Copy out verbatim the stretch of the material from the line containing "text Screen shot 8: i1p [118, 971, 340, 1007]" through the line containing "picture [118, 854, 341, 971]", both ends included. Output those lines only.
+---+
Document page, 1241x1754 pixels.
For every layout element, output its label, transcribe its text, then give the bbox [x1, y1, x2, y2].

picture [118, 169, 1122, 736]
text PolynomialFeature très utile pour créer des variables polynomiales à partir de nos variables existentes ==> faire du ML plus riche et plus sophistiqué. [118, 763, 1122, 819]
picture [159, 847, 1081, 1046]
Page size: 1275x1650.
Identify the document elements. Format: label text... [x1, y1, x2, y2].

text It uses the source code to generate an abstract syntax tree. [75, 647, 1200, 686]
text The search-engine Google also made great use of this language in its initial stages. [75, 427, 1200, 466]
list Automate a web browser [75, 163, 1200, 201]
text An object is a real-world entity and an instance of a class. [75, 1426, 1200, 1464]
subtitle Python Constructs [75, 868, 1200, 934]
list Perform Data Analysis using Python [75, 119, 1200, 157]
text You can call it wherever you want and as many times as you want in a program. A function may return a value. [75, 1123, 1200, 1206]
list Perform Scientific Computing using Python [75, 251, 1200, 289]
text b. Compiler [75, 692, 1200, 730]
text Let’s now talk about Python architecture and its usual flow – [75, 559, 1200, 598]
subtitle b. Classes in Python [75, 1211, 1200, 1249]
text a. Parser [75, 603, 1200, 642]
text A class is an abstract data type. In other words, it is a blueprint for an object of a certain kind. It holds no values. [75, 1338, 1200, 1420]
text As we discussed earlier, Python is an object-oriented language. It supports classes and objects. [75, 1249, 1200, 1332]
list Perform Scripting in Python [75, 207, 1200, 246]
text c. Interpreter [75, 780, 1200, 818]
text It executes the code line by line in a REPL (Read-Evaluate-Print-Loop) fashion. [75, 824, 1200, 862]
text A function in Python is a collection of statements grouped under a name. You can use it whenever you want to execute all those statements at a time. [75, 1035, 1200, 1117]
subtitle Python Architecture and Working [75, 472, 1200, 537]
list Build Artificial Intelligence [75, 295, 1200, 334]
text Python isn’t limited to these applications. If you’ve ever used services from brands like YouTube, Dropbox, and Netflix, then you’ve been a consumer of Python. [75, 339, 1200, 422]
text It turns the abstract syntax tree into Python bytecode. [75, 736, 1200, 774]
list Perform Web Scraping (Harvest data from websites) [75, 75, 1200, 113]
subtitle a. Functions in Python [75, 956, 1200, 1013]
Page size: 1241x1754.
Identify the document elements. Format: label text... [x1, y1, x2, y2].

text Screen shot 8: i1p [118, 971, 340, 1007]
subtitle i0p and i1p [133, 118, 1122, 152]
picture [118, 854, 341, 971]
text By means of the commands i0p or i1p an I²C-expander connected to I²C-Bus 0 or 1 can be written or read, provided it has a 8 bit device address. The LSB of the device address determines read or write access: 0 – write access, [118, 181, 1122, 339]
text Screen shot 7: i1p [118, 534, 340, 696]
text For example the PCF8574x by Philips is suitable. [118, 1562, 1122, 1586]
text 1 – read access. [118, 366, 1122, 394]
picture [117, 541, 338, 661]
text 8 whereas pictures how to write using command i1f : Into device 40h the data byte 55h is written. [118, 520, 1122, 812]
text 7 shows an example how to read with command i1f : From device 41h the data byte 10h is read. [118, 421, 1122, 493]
+---+
▶ **The solution**:
text Screen shot 8: i1p [118, 971, 340, 1007]
subtitle i0p and i1p [133, 118, 1122, 152]
picture [118, 854, 341, 971]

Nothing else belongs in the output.